The task >>
Where the data below contains pictures, omit them; output the rest word for word.

Dataset entries >>
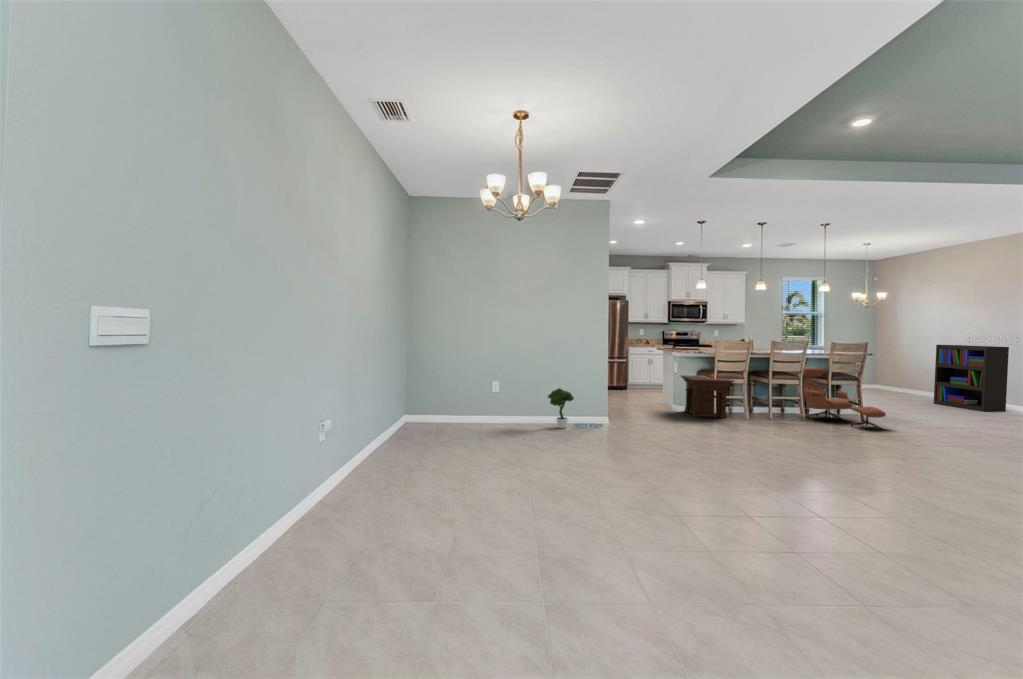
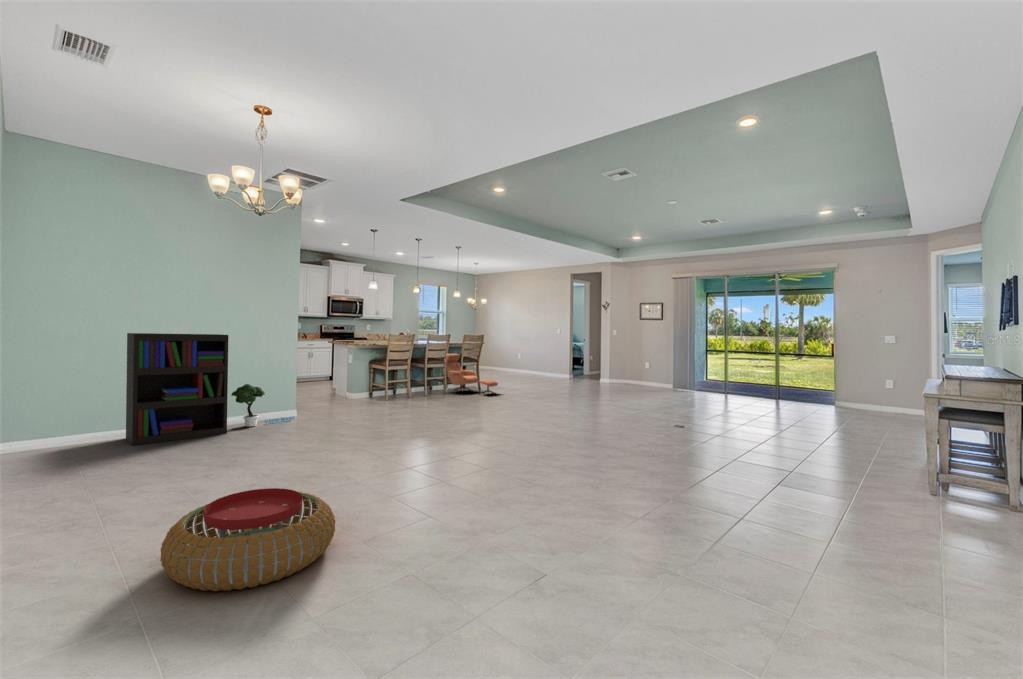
bookshelf: present [934,345,1009,412] -> present [126,333,228,445]
side table: present [681,375,735,418] -> none [355,365,403,401]
pouf: none [356,508,516,624] -> present [160,488,335,591]

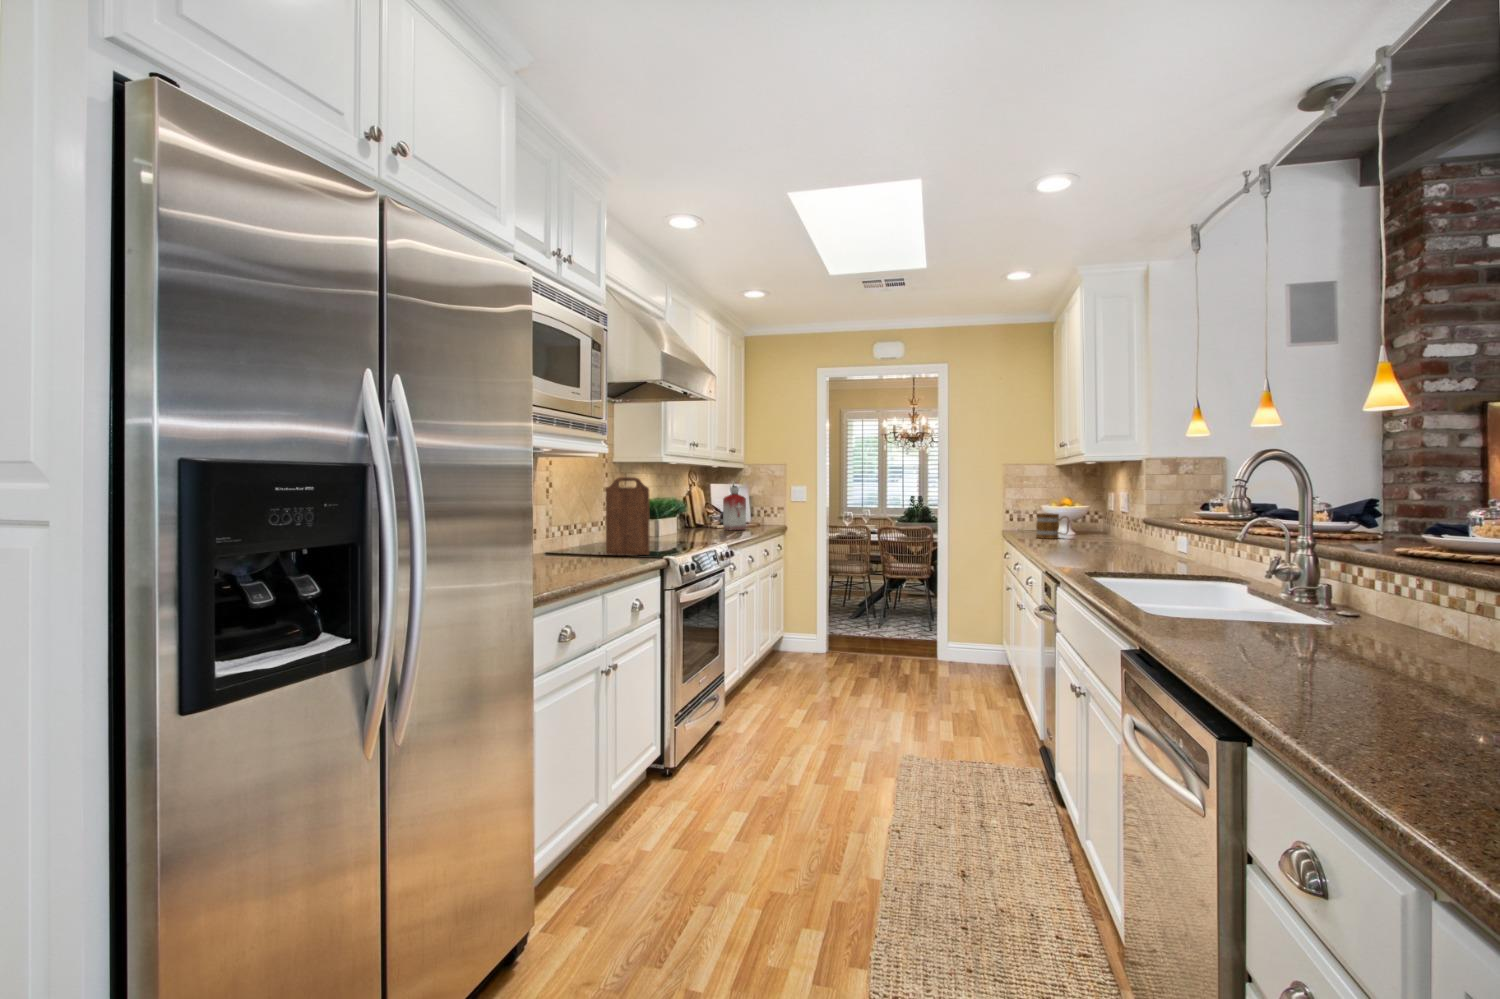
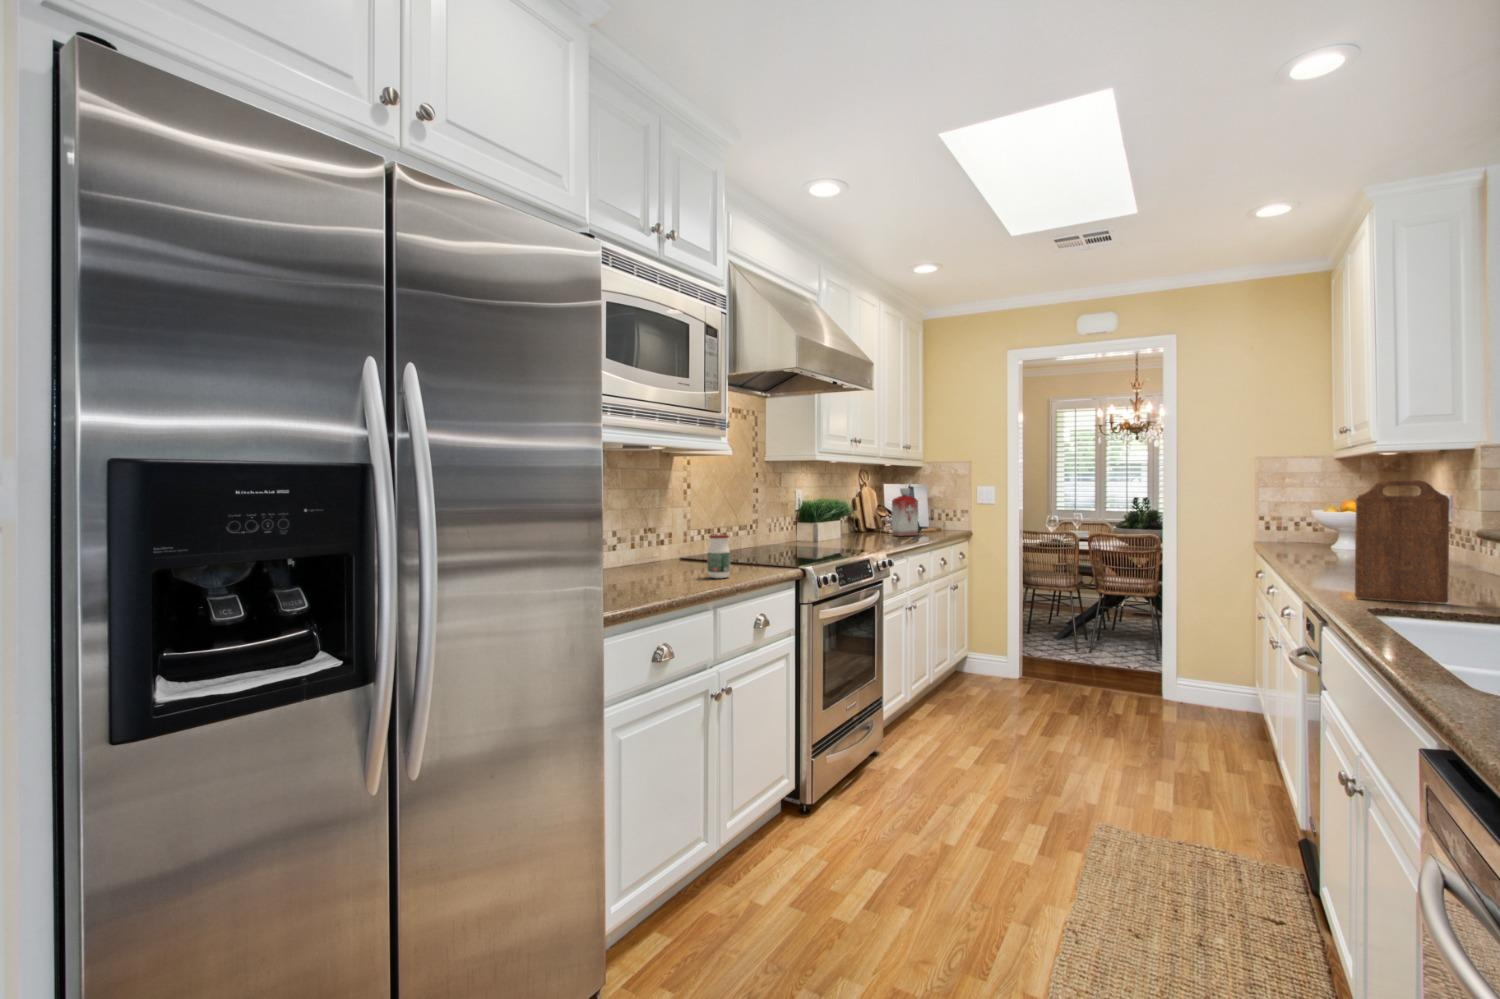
cutting board: present [606,477,650,555] -> present [1355,480,1450,603]
mug: present [1036,513,1070,539] -> none [1303,522,1356,556]
jar: none [585,527,606,567] -> present [707,534,730,578]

Exercise output >>
bookshelf: present [934,345,1009,412] -> present [126,333,228,445]
side table: present [681,375,735,418] -> none [355,365,403,401]
pouf: none [356,508,516,624] -> present [160,488,335,591]

cutting board: present [606,477,650,555] -> present [1355,480,1450,603]
mug: present [1036,513,1070,539] -> none [1303,522,1356,556]
jar: none [585,527,606,567] -> present [707,534,730,578]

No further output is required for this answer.